## [Available data]
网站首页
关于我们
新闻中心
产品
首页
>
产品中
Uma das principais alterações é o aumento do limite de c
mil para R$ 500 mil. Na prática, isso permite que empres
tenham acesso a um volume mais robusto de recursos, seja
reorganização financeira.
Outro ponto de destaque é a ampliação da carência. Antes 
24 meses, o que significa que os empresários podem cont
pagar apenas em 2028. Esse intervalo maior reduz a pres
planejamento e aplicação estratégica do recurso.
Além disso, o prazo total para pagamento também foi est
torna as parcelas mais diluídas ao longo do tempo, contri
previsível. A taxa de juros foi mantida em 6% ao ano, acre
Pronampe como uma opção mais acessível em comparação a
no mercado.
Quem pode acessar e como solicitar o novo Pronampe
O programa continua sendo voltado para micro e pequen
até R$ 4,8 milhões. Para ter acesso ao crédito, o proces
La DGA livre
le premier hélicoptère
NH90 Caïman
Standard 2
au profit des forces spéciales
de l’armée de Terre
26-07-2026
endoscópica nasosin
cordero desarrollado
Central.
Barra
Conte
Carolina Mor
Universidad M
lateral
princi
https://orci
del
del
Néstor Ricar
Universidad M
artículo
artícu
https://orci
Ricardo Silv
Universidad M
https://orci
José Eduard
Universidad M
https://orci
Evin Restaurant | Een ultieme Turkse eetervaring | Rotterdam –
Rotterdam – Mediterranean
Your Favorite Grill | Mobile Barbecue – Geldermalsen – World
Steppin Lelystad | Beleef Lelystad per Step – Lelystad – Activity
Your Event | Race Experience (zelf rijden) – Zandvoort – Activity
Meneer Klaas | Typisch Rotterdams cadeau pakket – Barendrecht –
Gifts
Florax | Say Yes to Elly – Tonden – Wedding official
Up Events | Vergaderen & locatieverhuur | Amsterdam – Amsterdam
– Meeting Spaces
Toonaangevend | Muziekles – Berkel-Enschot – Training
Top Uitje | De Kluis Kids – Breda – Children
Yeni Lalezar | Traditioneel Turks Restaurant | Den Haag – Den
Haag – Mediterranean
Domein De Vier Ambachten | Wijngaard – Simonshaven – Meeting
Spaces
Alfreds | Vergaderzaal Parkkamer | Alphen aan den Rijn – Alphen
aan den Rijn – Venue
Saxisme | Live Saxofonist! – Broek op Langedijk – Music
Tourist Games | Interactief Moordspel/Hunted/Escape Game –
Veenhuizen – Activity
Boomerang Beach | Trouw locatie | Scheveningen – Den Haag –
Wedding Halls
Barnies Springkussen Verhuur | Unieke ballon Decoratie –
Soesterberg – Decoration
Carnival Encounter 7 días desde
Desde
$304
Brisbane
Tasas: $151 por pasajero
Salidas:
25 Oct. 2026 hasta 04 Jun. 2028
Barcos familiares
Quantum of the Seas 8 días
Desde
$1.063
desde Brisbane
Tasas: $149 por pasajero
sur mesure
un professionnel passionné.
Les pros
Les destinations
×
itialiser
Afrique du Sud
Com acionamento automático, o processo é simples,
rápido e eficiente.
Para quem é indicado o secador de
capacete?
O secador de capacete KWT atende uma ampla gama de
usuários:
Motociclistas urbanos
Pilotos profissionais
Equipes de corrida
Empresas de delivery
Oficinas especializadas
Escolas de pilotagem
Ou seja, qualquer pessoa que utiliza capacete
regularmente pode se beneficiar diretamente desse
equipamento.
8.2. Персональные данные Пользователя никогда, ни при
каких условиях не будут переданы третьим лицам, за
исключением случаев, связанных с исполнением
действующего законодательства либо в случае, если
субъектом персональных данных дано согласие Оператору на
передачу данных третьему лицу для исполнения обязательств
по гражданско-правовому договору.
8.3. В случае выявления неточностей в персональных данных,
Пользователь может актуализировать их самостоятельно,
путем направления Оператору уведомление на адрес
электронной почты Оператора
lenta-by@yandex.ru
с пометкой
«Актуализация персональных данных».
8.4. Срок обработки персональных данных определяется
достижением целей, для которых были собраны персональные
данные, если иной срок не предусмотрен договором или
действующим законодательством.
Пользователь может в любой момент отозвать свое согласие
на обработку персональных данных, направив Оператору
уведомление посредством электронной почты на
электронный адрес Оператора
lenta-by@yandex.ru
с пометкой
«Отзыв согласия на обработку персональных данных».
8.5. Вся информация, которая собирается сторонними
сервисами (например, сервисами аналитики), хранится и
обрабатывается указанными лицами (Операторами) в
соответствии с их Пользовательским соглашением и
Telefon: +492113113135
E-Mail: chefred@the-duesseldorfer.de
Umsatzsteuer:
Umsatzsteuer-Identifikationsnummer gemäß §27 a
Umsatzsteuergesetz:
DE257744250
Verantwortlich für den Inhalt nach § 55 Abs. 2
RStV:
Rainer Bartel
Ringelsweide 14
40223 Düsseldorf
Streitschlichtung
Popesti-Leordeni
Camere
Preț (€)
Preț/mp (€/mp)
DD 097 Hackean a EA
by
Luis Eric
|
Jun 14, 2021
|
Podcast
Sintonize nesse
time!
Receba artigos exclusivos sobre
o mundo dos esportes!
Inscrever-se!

==

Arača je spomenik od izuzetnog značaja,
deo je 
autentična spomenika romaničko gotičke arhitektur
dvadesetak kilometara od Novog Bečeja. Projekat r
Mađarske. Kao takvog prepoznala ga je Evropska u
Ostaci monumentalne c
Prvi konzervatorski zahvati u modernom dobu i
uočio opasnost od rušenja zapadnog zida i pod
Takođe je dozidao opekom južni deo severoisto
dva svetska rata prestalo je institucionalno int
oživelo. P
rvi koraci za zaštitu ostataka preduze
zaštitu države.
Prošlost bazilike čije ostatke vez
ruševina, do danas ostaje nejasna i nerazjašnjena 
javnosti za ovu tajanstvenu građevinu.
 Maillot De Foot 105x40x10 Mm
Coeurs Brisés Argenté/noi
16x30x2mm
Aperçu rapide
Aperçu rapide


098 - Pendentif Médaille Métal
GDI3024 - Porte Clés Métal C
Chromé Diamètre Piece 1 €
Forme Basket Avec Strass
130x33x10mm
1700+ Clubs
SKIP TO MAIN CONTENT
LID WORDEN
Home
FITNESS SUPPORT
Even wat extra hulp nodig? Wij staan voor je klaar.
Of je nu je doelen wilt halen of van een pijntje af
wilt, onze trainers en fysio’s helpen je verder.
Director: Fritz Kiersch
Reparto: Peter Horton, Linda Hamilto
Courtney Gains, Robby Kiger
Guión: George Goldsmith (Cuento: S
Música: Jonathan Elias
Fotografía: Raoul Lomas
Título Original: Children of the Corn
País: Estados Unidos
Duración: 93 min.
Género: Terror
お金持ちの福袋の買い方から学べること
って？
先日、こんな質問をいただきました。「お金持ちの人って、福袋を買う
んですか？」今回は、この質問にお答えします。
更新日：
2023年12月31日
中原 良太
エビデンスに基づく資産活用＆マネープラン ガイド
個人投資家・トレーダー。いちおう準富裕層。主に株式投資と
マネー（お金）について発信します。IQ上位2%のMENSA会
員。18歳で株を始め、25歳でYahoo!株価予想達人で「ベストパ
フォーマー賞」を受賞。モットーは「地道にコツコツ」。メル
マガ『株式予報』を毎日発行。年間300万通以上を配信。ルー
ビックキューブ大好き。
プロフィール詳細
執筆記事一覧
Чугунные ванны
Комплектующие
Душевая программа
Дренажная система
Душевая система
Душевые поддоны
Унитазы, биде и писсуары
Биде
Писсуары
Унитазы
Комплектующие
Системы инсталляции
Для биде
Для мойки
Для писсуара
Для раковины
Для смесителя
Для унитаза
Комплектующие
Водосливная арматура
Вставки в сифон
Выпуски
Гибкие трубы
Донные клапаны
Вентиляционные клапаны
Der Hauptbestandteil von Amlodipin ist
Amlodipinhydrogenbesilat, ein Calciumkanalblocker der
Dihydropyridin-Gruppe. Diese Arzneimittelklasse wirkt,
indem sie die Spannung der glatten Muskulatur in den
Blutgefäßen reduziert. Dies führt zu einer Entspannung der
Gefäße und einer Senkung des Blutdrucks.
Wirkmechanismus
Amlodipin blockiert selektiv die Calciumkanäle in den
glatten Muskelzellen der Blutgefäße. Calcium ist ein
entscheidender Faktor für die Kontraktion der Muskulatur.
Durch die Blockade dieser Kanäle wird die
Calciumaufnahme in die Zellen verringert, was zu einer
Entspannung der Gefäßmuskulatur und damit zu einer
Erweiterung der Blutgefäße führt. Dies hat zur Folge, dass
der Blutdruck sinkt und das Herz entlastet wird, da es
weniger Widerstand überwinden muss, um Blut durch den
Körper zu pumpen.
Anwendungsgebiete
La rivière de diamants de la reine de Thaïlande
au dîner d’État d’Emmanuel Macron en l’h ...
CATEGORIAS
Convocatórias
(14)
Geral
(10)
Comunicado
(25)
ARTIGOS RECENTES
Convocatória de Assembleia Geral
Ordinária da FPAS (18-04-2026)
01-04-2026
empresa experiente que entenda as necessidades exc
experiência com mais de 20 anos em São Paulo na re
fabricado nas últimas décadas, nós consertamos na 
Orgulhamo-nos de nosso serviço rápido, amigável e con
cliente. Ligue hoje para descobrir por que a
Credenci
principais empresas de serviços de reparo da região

...

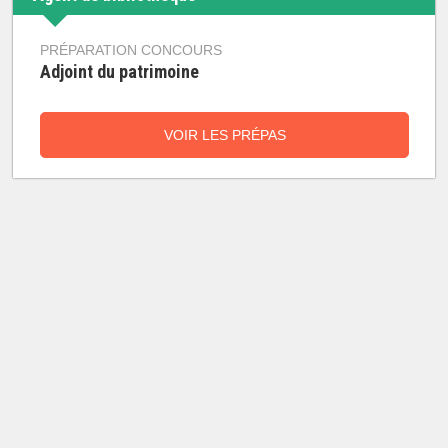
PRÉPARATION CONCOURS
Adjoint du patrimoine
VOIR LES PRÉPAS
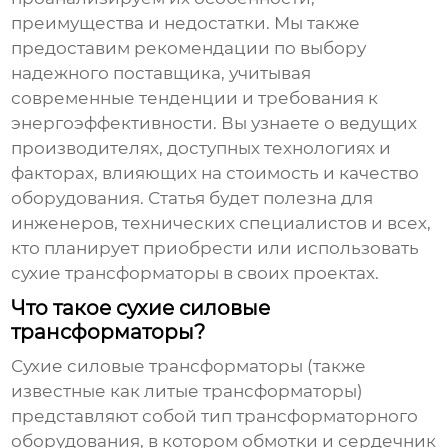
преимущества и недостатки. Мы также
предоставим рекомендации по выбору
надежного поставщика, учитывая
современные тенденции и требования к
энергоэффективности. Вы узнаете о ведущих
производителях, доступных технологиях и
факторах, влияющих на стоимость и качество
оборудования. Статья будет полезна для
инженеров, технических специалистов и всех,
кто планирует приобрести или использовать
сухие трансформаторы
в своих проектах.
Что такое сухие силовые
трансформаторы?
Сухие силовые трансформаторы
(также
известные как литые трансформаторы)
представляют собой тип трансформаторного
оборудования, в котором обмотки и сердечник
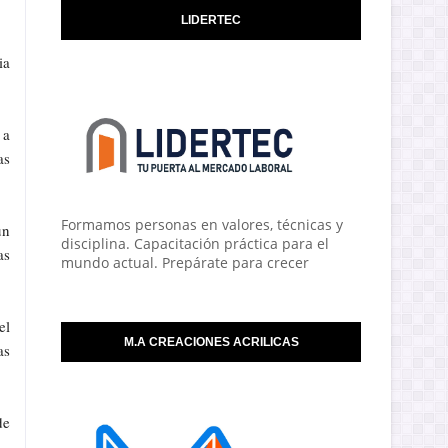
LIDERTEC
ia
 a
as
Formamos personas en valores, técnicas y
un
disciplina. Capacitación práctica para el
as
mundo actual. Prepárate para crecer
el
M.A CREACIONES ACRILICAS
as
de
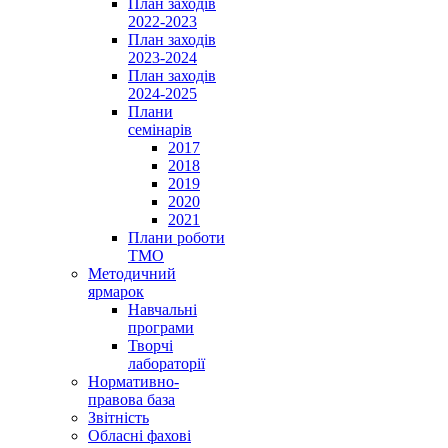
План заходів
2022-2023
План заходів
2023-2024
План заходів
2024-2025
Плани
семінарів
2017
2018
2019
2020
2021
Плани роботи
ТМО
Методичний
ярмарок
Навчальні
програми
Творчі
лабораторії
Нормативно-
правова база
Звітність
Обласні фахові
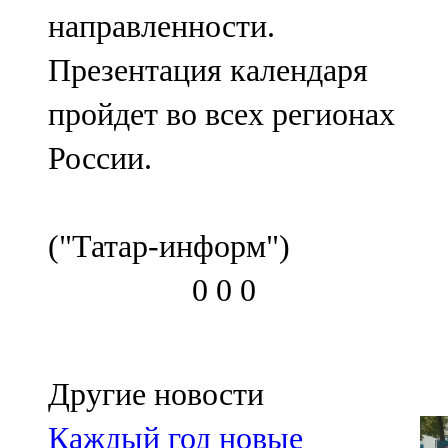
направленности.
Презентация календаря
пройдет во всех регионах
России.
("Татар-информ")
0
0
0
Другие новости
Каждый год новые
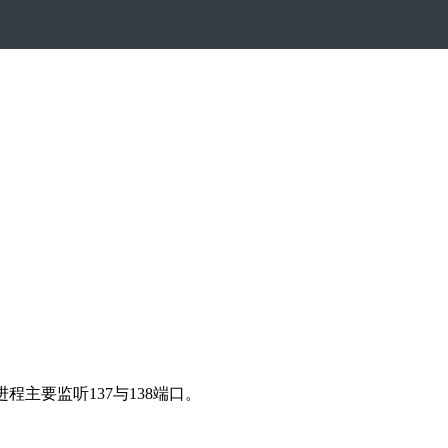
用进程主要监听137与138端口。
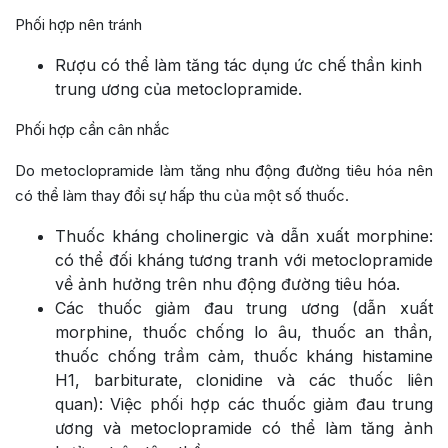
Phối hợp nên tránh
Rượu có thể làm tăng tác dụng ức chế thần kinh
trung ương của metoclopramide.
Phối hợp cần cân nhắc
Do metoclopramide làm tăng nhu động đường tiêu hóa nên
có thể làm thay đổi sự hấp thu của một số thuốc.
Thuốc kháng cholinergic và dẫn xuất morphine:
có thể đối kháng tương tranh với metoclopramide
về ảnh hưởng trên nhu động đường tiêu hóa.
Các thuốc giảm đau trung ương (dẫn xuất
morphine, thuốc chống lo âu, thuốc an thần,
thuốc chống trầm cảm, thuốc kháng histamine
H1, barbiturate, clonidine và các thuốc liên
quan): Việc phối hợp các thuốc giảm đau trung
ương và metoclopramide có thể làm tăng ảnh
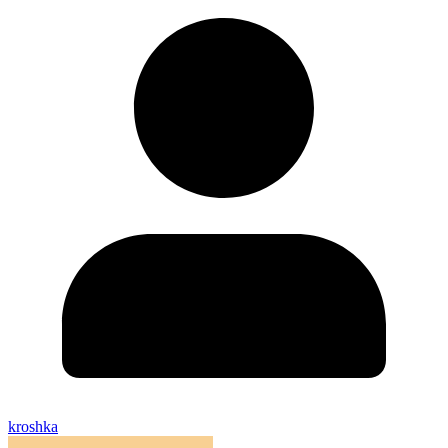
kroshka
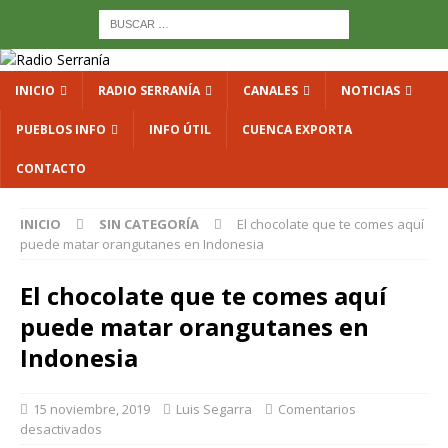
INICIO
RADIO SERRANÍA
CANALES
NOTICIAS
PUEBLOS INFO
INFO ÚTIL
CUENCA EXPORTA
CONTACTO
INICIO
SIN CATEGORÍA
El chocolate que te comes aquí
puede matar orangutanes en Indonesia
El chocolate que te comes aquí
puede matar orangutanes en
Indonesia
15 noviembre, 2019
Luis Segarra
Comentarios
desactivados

## [Work task]
From the records above, give again exactly the lines running from the line with "по гражданско-правовому договору." to the line with "согласия на обработку", inclusive.

## [Answer to this exercise]
по гражданско-правовому договору.
8.3. В случае выявления неточностей в персональных данных,
Пользователь может актуализировать их самостоятельно,
путем направления Оператору уведомление на адрес
электронной почты Оператора
lenta-by@yandex.ru
с пометкой
«Актуализация персональных данных».
8.4. Срок обработки персональных данных определяется
достижением целей, для которых были собраны персональные
данные, если иной срок не предусмотрен договором или
действующим законодательством.
Пользователь может в любой момент отозвать свое согласие
на обработку персональных данных, направив Оператору
уведомление посредством электронной почты на
электронный адрес Оператора
lenta-by@yandex.ru
с пометкой
«Отзыв согласия на обработку персональных данных».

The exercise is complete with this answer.